The game gives you all of the modes you have come to expect from the Guitar Hero franchise, including a decidedly limited career mode (complete with short video clips that set up each wacky venue you get to rock), a quick play mode, online multiplayer and the Guitar Hero Studio (where you can create your own Band Hero songs). Band Hero also includes a Sing-Along and a Party Play mode, which allows players to play in a friendly, non-competitive atmosphere. None of this is Earth shattering, but it, along with the game's five dozen songs, will keep most casual gamers busy for some time to come.

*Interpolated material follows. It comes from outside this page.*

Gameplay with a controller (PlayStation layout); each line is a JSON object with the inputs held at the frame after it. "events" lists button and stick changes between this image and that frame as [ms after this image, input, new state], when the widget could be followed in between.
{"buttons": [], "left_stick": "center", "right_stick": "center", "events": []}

Fans of the Hero series are also able to import songs from other Guitar Hero titles, though there is a small fee attached. While I love the idea of being able to take your song collection from game to game, I wish there was more to do with the additional songs. The same holds true for the downloadable content, which you can also use (and buy) in this game. The Band Hero campaign is extremely basic, with no real weight to it. I'm hoping that one of these days Activision will take a page out of the Rock Band playbook and offer a more robust campaign mode. Heck, even LEGO Rock Band features a full-on world tour mode that actually gives you a reason to keep buying brand new songs.
While I'm digging through the game's negative points, I was saddened to hear some of the cuts that have been made to these songs. There's the obvious stuff, such as references to drugs, alcohol and sex. I get why they did that, this is, after all, a family friendly E10+ rated product. But a few of the excised lyrics aren't inappropriate in any way that I could figure out. It's a shame that in order to make the product they had to error so much on the side of caution.
The graphics, audio and presentation are all exactly the same as what you found in Guitar Hero 5. Even the enhancements are the same, such as the ability to start a song without even going into a menu screen. I also like that each of the songs has its own unique challenge, which can net you an additional 3 stars per song. The new gameplay mechanics (including the guitar's touch notes) are all accounted for as well. If you liked the look and feel of Guitar Hero 5, then you shouldn't have any problem with Band Hero.
While the music selection isn't my cup of tea, the game is on par with Activision's other recent Hero titles. If you know a younger gamer who has been chomping at the bit to play Guitar Hero, this family friendly title may be a solid alternative. Outside of the track list there isn't much difference between these two games, but that doesn't bother me. Despite the song choices, I had a good time with Band Hero, and at the end of the day that's all that matters.
If you've always wanted to play a Guitar Hero game but hate all of that rock 'n roll, then boy do I have a game for you! Band Hero isn't much different from Guitar Hero 5, but it does have a track list that will appeal to a slightly younger age group. It also features all of the bells and whistles that made Activision's guitar simulator so much fun!